Fazia movimentos vai e vem com intensidade. '' Mais rápido... '' Julie pedia, mas eu continuava com os movimentos lentos, afinal, eu queria que fosse algo lento, carinhoso e inesquecivel.
Fiz movimentos mais rápidos pois ela insistia. Ela abriu um pouco mais as pernas, revirava os olhos.
- Wow... — Ela gemeu, baixo.
Ela começou a unhar minha costa, fechei os olhos e deixei ela continuar.
##
Ainda estavamos fazendo amor, há quase uma hora. Com a mesma vontade que antes. Afundei meu rosto no travesseiro, admito que não me sentia nem um pouco cansado, e por mim, ficaria assim pelo resto da minha morte.
- Julie... — Gemi seu nome, mas ela mal ouviu já que afoguei o gemido no travesseiro.
Continuamos assim por alguns minutos, até que vi o meu rádio policial, que estava jogado na cama vibrar.
- Você não vai atender. — Ela afirmou.
- Claro que não. — Eu não seria tão burro assim. — Isso tá muito bom. — Com esforço, fiz movimentos um pouco mais rápidos e intenso, ela suspirava.
O rádinho continuou vibrando, até que eu mesmo chutei-o, jogando o aparelho no chão.

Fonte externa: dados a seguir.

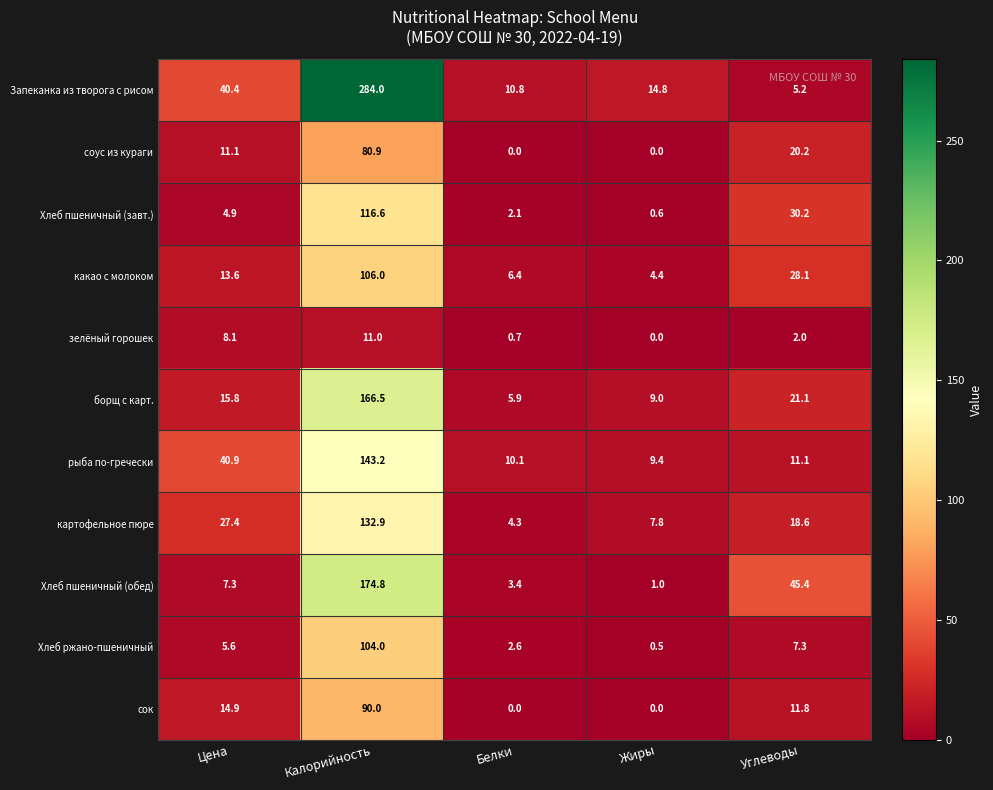

Which series changed the most between Жиры and Углеводы?

Хлеб пшеничный (обед)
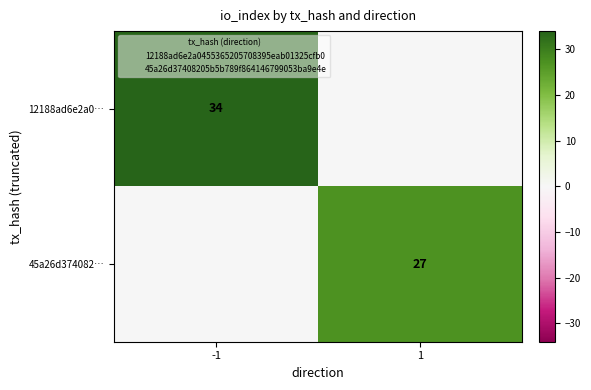

What is the difference between the maximum and minimum values in the 45a26d374082… series?

27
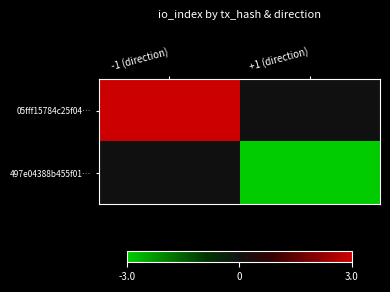

Reading left to right, list all the values displayed in this chart.

05fff15784c25f04…: -1 (direction)=3	+1 (direction)=0
497e04388b455f01…: -1 (direction)=0	+1 (direction)=-3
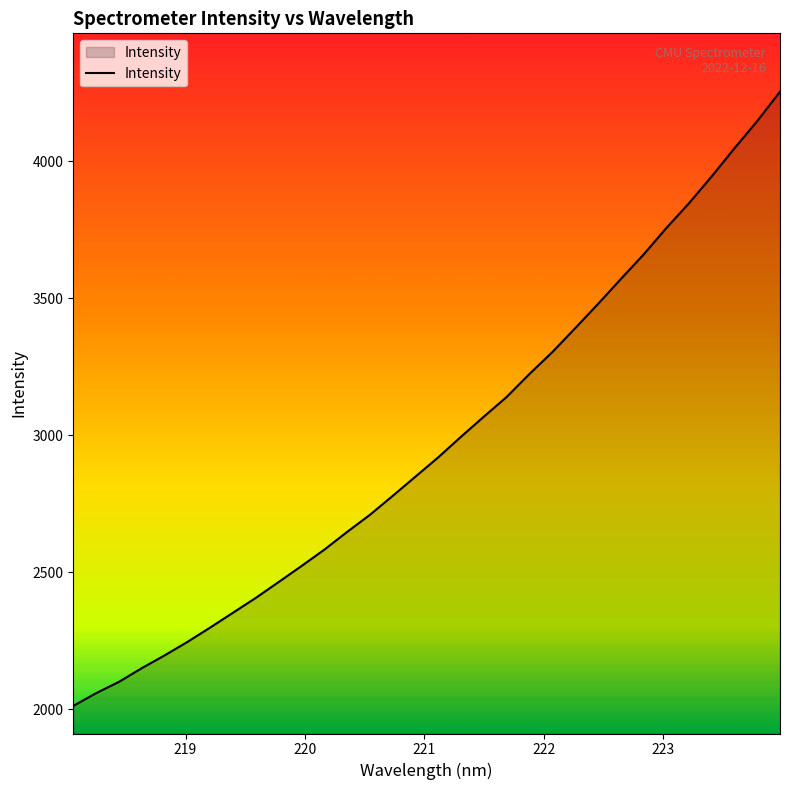

Does the chart display data point markers on the line(s)?

No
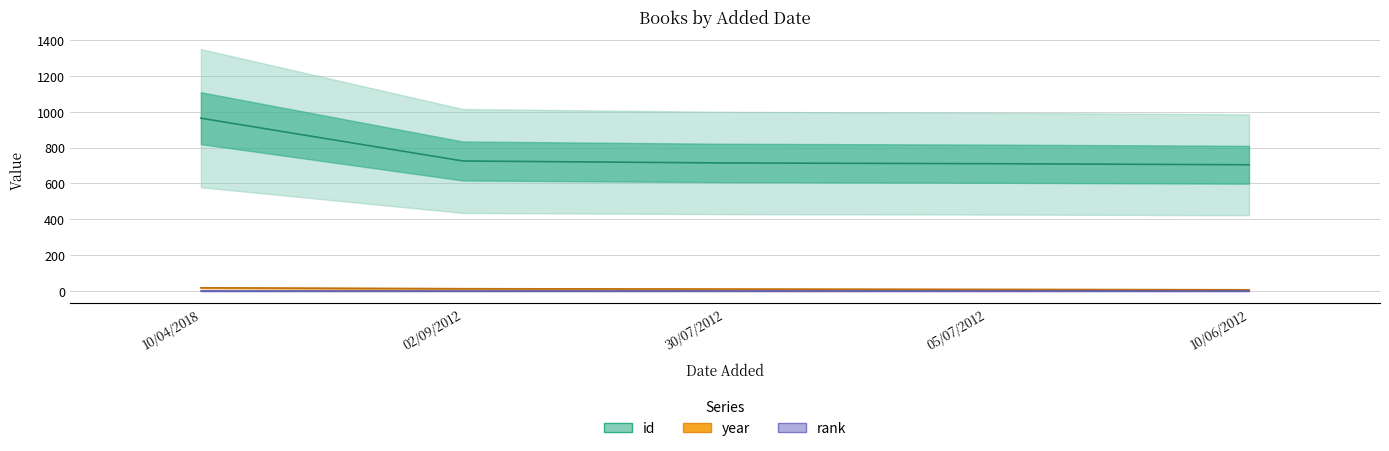

What is the smallest value displayed?

6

A tarde se passou, já estava virando noite. E nós dois ainda estavamos fazendo amor.
Olhamos para a janela, vimos a lua nova. Eu não estava cansado, mas vi que ela sim.
Anunciei a ela que já iria acabar, ela negou. Continuamos mais um pouco, até que ambos, vencidos pelo cansaço, nos deitamos.
Ela colocou seu corpo em cima do meu, seu queixo no meu peito, encarando meu rosto.
Não contiamos o sorriso depois de tudo.
- Foi bom... — Ela comentou, logo depois deu um suspiro.
- Foi muito bom. — Completei.
Acariciei seu rosto, ela fechava os olhos aos poucos.
- Durma meu amor. — Pedi carinhoso, ela assentiu, fechando os olhos e ainda deitada sobre mim, cobri seu corpo nú com um lençol fino, e então fechei os olhos.